Surgeries are done on surgical planes as every organ is multi-layered. In RAS, the advantage is that the vision is magnified multi-fold by 14 times so the chances of trauma to adjacent cells are negligible. In cutting, inserting a device, placing a mesh or suturing, less time taken for dissection, in every case, robots are much superior. Most importantly, tissues are better identified because of the 3D vision, which is far superior to laparoscopic surgeries making the dissection more precise. Chances of relapse, bleeding, and infections are therefore ruled out. Also, through team practice, where every member brings in their experience and expertise, both global and the Indian perspectives, we can take quick decisions enabling us to operate a larger number of patients, saving on time.

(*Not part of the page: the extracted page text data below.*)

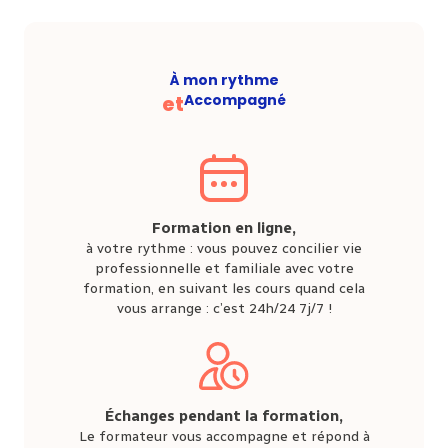
À mon rythme
et
Accompagné
Formation en ligne,
à votre rythme : vous pouvez concilier vie
professionnelle et familiale avec votre
formation, en suivant les cours quand cela
vous arrange : c’est 24h/24 7j/7 !
Échanges pendant la formation,
Le formateur vous accompagne et répond à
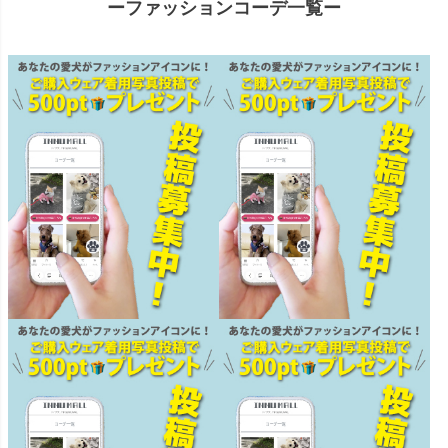
ーファッションコーデ一覧ー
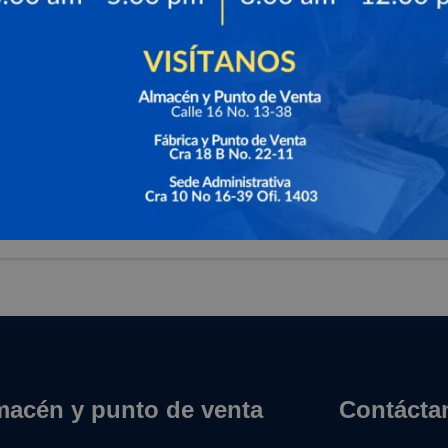
, de
on la
us
macén y punto de venta
Contácta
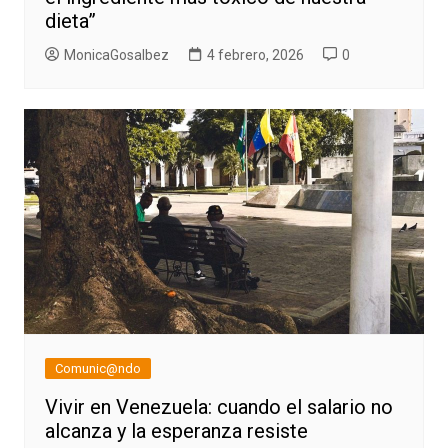
dieta”
MonicaGosalbez
4 febrero, 2026
0
Comunic@ndo
Vivir en Venezuela: cuando el salario no
alcanza y la esperanza resiste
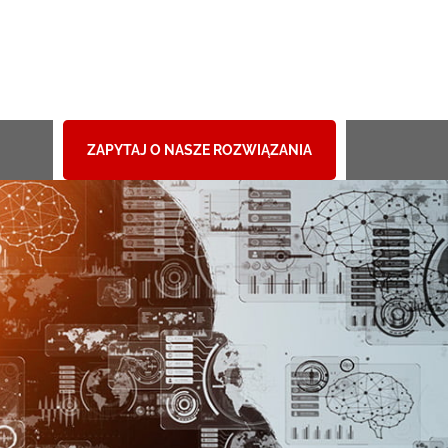
ZAPYTAJ O NASZE ROZWIĄZANIA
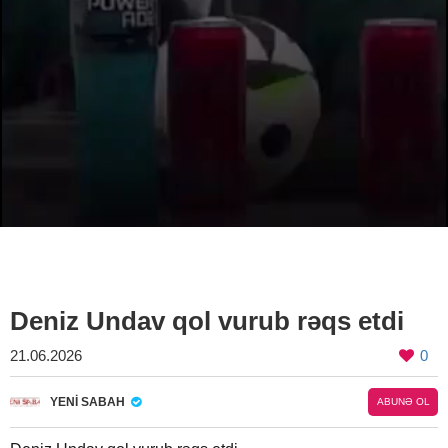
Deniz Undav qol vurub rəqs etdi
21.06.2026
0
YENI SABAH
ABUNƏ OL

For patients, the recovery is faster, hospitalization is minimised and post-operative complications are rarely reported, thereby, reducing overall financial costs or burden.

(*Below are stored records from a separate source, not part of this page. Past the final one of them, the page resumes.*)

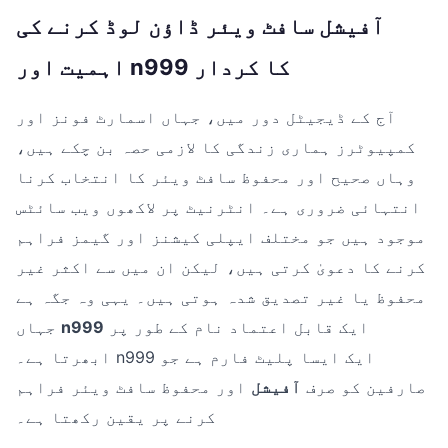
آفیشل سافٹ ویئر ڈاؤن لوڈ کرنے کی
اہمیت اور n999 کا کردار
آج کے ڈیجیٹل دور میں، جہاں اسمارٹ فونز اور
کمپیوٹرز ہماری زندگی کا لازمی حصہ بن چکے ہیں،
وہاں صحیح اور محفوظ سافٹ ویئر کا انتخاب کرنا
انتہائی ضروری ہے۔ انٹرنیٹ پر لاکھوں ویب سائٹس
موجود ہیں جو مختلف ایپلی کیشنز اور گیمز فراہم
کرنے کا دعویٰ کرتی ہیں، لیکن ان میں سے اکثر غیر
محفوظ یا غیر تصدیق شدہ ہوتی ہیں۔ یہی وہ جگہ ہے
ایک قابل اعتماد نام کے طور پر
n999
جہاں
ابھرتا ہے۔ n999 ایک ایسا پلیٹ فارم ہے جو
صارفین کو صرف
آفیشل
اور محفوظ سافٹ ویئر فراہم
کرنے پر یقین رکھتا ہے۔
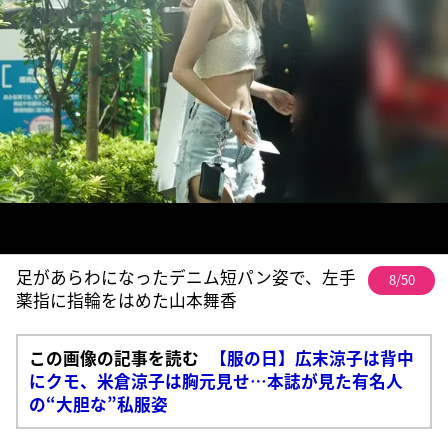
足があらわになったデニム短パン姿で、左手
8/50
薬指に指輪をはめた山本舞香
この画像の記事を読む
【服の日】広末涼子は背中
にクモ、米倉涼子は胸元見せ…本誌が見た有名人
の“大胆な”私服姿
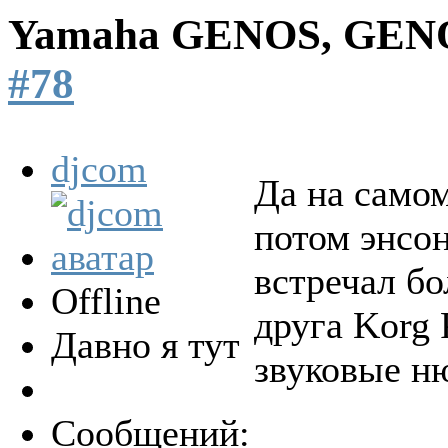
Yamaha GENOS, GEN
#78
djcom
Да на самом
потом энсон
встречал бо
Offline
друга Korg 
Давно я тут
звуковые ню
Сообщений:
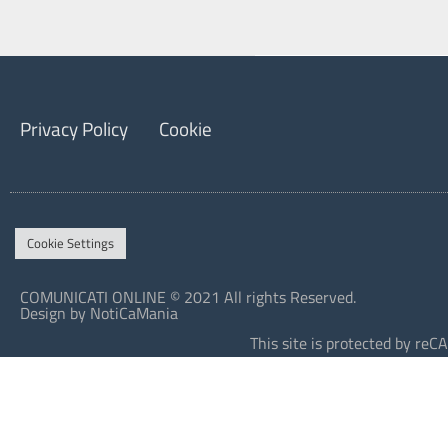
Privacy Policy
Cookie
Cookie Settings
COMUNICATI ONLINE © 2021 All rights Reserved.
Design by NotiCaMania
This site is protected by r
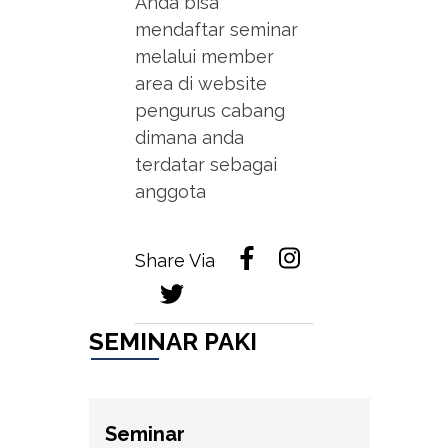
Anda bisa
mendaftar seminar
melalui member
area di website
pengurus cabang
dimana anda
terdatar sebagai
anggota
Share Via
SEMINAR PAKI
Seminar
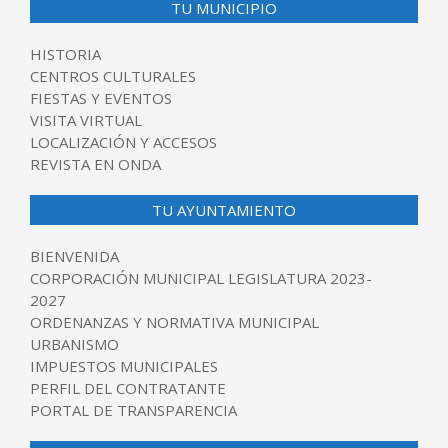
TU MUNICIPIO
HISTORIA
CENTROS CULTURALES
FIESTAS Y EVENTOS
VISITA VIRTUAL
LOCALIZACIÓN Y ACCESOS
REVISTA EN ONDA
TU AYUNTAMIENTO
BIENVENIDA
CORPORACIÓN MUNICIPAL LEGISLATURA 2023-
2027
ORDENANZAS Y NORMATIVA MUNICIPAL
URBANISMO
IMPUESTOS MUNICIPALES
PERFIL DEL CONTRATANTE
PORTAL DE TRANSPARENCIA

3. In a cost sensitive market like India, how does minimal access surgeries pass on the benefit to the needy patient?
An RAS costs 1 lakh rupees more than conventional laparoscopic surgeries, but I advise patients to go for it as the outcome is markedly different and better. Now insurance companies have included RAS under its cover, and even the IRTA has come out with the guidelines that robotic surgery is important and an integral part of patient care. Empanelled patients as in the CGHS are paid a lakh extra for cancer surgery. I think as scalability increases, as robotic surgeries become more popular and efficiency improves, the costs are bound to come down making RAS more accessible even for the lower income group patients.
4. How important is it to be proficient in conventional surgeries and the reason to shift to RAS?
Surgical training begins with open surgeries, then upgrades to laparoscopy and then advances to robotic surgeries. As the RAS skills of the surgeon advances so does the respect for tissues and the fact is that it improves your skills in open surgeries. Because there are certain advantages that is why patients as well as doctors are switching over to RAS. Most importantly, RAS reduces tremors, which is not passed on to the patients undergoing operation, it improves concentration, and a surgeon can take a break and then go back if the going is tough in a complicated surgery of long duration. The only disadvantage is that there is no tactile sensation, one can’t feel the tissue, but this can be overcome with practise. Today, cardiac, spine, orthopaedic and pulmonary (lung surgeries) are being done robotically.
5. In the coming decade, what would be the scope and role of minimum access and bariatric surgeries?
A decade from now every surgery will be done by robots. Most of the surgeons will switch over to doing robotic surgery. And as technology and digital connectivity improves, tele- surgery will become a reality.
When we talk of bariatric it is basically a metabolic syndrome, besides lifestyle, obesity and family history. With people becoming more health conscious, bariatric will have a role as a specialty. I send such patients first to an endocrinologist to manage the condition with modern drugs which are very effective. If it does not work for them, then the patient is operated.
Only if we are able to change the culture such cases will come down. We conduct regular awareness campaigns, health camps, health check-ups, patients are being screened and advised.